Problem statement
Return the listing in full. Keep every word as it stands.
----------
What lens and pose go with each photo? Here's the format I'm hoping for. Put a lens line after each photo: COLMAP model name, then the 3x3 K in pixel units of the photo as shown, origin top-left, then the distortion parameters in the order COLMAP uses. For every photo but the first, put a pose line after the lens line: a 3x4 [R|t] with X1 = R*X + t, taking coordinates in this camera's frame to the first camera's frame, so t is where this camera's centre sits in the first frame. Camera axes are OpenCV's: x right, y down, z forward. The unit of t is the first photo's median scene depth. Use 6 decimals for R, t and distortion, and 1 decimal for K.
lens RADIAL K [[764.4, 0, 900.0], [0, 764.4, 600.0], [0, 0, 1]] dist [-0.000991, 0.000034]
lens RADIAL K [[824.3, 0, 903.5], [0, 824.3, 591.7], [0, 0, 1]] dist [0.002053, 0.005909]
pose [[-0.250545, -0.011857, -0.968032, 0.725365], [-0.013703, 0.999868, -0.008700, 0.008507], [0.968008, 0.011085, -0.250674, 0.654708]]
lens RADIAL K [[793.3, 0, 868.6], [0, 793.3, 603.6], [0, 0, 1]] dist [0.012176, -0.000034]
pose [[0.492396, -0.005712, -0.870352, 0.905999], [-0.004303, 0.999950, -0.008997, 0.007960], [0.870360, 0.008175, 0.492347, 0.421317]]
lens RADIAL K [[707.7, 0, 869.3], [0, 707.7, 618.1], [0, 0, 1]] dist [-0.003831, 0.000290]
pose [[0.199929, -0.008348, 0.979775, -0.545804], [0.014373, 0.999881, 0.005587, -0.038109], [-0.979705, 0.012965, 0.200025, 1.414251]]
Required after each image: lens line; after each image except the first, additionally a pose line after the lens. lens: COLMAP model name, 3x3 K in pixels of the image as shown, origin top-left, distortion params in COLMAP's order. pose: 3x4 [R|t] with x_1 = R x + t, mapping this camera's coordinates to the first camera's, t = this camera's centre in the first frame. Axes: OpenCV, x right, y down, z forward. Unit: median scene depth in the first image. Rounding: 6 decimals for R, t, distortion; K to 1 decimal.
----------
Reply
What lens and pose go with each photo? Here's the format I'm hoping for. Put a lens line after each photo: COLMAP model name, then the 3x3 K in pixel units of the photo as shown, origin top-left, then the distortion parameters in the order COLMAP uses. For every photo but the first, put a pose line after the lens line: a 3x4 [R|t] with X1 = R*X + t, taking coordinates in this camera's frame to the first camera's frame, so t is where this camera's centre sits in the first frame. Camera axes are OpenCV's: x right, y down, z forward. The unit of t is the first photo's median scene depth. Use 6 decimals for R, t and distortion, and 1 decimal for K.
lens RADIAL K [[764.4, 0, 900.0], [0, 764.4, 600.0], [0, 0, 1]] dist [-0.000991, 0.000034]
lens RADIAL K [[824.3, 0, 903.5], [0, 824.3, 591.7], [0, 0, 1]] dist [0.002053, 0.005909]
pose [[-0.250545, -0.011857, -0.968032, 0.725365], [-0.013703, 0.999868, -0.008700, 0.008507], [0.968008, 0.011085, -0.250674, 0.654708]]
lens RADIAL K [[793.3, 0, 868.6], [0, 793.3, 603.6], [0, 0, 1]] dist [0.012176, -0.000034]
pose [[0.492396, -0.005712, -0.870352, 0.905999], [-0.004303, 0.999950, -0.008997, 0.007960], [0.870360, 0.008175, 0.492347, 0.421317]]
lens RADIAL K [[707.7, 0, 869.3], [0, 707.7, 618.1], [0, 0, 1]] dist [-0.003831, 0.000290]
pose [[0.199929, -0.008348, 0.979775, -0.545804], [0.014373, 0.999881, 0.005587, -0.038109], [-0.979705, 0.012965, 0.200025, 1.414251]]
Required after each image: lens line; after each image except the first, additionally a pose line after the lens. lens: COLMAP model name, 3x3 K in pixels of the image as shown, origin top-left, distortion params in COLMAP's order. pose: 3x4 [R|t] with x_1 = R x + t, mapping this camera's coordinates to the first camera's, t = this camera's centre in the first frame. Axes: OpenCV, x right, y down, z forward. Unit: median scene depth in the first image. Rounding: 6 decimals for R, t, distortion; K to 1 decimal.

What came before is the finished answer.